Structural and Spectroscopic Properties of Mg−Bacteriochlorin and Methyl Bacteriochlorophyllidesa,b,g, andhStudied by Semiempirical, ab Initio, and Density Functional Molecular Orbital Methods

Abstract

Ab initio HF/6-31G* and density functional B3LYP/6-31G* methods have been used to calculate fully optimized structures of methyl bacteriochlorophyllides a, b, g, and h and magnesium-bacteriochlorin. Semiempirical ZINDO/S CIS and ab initio CIS/6-31G* and CIS/6-311G** configuration interaction methods and time dependent HF/6-31G*, HF/6-311G**, B3LYP/6-31G*, and B3LYP/6-311G** methods were used to estimate corresponding spectroscopic transition energies of the chromophores. The effects of solvent coordination were also studied by optimizing structures of 1:1 complexes of the methyl bacteriochlorophyllides and acetone. The self-consistent reaction field model was used to estimate bulk solvent effects. Differences in B3LYP and HF bond lengths of the bacteriochlorin had a strong influence on the calculated transition energies. Large variations of calculated transition energies were also observed when coordinates from different X-ray structure determinations were used for the same pigment. In the five coordinated solvent complex, the Mg atom is shifted from the bacteriochlorin plane, inducing red shifts of the Qx and Soret transitions. Linear correlations of the calculated and experimental solution transition energies were obtained with characteristic slopes and intercepts for each method used, reflecting inadequacy of the methods to describe transition energies in bacteriochlorins. Such correlations were shown to be useful in prediction of site transition energies for a pigment (pigment group) in solution or in protein under a given computational approach.

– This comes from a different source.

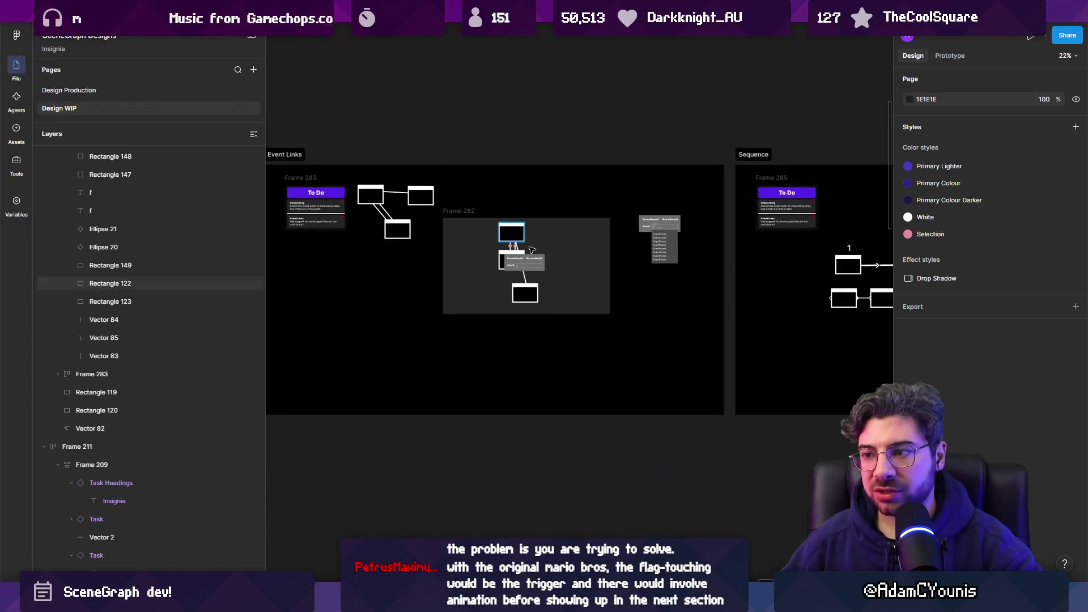
pyautogui.hscroll(10, 442, 295)
pyautogui.scroll(-3, 601, 303)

Best correlations and the best calculated transition energies were obtained by using the ZINDO/S CIS method with B3LYP/6-31G* optimized structures. Calculations suggested the existence of a number of dark electronic states of bacteriochlorophylls below the main Soret transition. The density of these states was dependent on pigment surroundings. Dark states may have an important role in carotenoid to chlorophyll or to bacteriochlorophyll energy transfer in photosynthetic light harvesting complexes. It was also shown that conformation of an acetyl group of methyl bacteriochlorophyll a has an effect on calculated transition energies.